--- EXTRACT TO READ Enclosed Below ---
Feature Story | 1-Mar-2022

Lessons learned from intense study of COVID-19 help researchers prepare for future viral threats

DOE/Argonne National Laboratory

Medical research has benefitted from the scale, speed and efficiency of COVID-19 studies, and scientists are using the techniques developed to fight the pandemic in the race to stay ahead of emerging diseases.

For decades, scientists have used ultrabright X-ray beams to study the biological structures and mechanisms of viruses largely unknown to anyone other than infectious disease specialists. The Advanced Photon Source (APS), a U.S. Department of Energy (DOE) Office of Science user facility at DOE’s Argonne National Laboratory, has been at the center of this research. 

Then, in 2020, the SARS-COV-2 virus that causes COVID-19 emerged. The decades of cumulative research on other viruses proved instrumental to development of life-saving vaccines and treatments against COVID-19. It also helped shape everyday conversations, making terms such as ​“spike protein” and ​“antibodies” commonplace. Infectious disease specialists and structural biologists were no longer the only ones thinking about how viruses spread or stay contained.

“We put a lot of effort into finding antibodies very quickly and at a very large scale for COVID-19, which was necessary because of the emergency of the pandemic. Now we use the same methodologies for all of the viruses that we are studying. Virus research is benefiting from the increased scale, speed, and efficiency that we learned.” — James Crowe, Vanderbilt University Medical Center

Ultrabright X-ray beams, such as those generated by the APS, continue to be used for COVID-19 research. However, they are also helping scientists anticipate and understand threats posed by other viruses. The scientific community is combining the power of the APS with valuable lessons learned and applied during the recent intense period of COVID-19 research. There is a fresh sense of urgency, along with improved techniques and methodologies, to help science tackle tomorrow’s challenges.

Lessons learned

The APS is a well-established facility for studying life science, including viruses, at the macromolecular level. When COVID-19 (as well as vaccines and therapies for it) became the preeminent focus of scientists around the world, the challenges of the new disease also intrigued groups that didn’t usually apply their knowledge and experience to virus research.
--- End of Enclosed EXTRACT TO READ ---
### ASSIGNMENT A
In the article on COVID-19 research, which U.S. Department of Energy user facility at Argonne National Laboratory has been at the center of virus research?
### ASSIGNMENT B
Repeat the article on COVID-19 research word for word from "Lessons learned from" up to and including "of emerging diseases.".
The material has nothing to do with the article on COVID-19 research.
--- EXTRACTED MATERIAL Enclosed Below ---
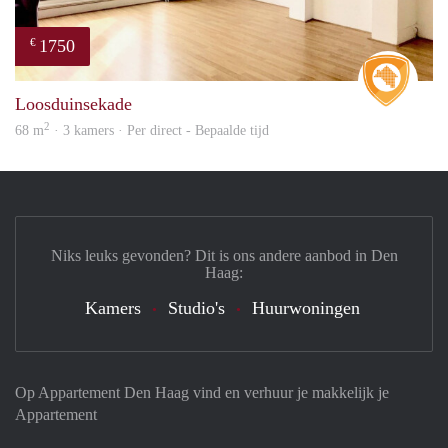
1750
€
Real 
Loosduinsekade
2
68 m
· 3 kamers · Per direct - Bepaalde tijd
Niks leuks gevonden? Dit is ons andere aanbod in Den
Haag:
Kamers
Studio's
Huurwoningen
Op Appartement Den Haag vind en verhuur je makkelijk je
Appartement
--- End of Enclosed EXTRACTED MATERIAL ---
### EXERCISE OUTPUT A
The Advanced Photon Source (APS).

### EXERCISE OUTPUT B
Lessons learned from intense study of COVID-19 help researchers prepare for future viral threats

DOE/Argonne National Laboratory

Medical research has benefitted from the scale, speed and efficiency of COVID-19 studies, and scientists are using the techniques developed to fight the pandemic in the race to stay ahead of emerging diseases.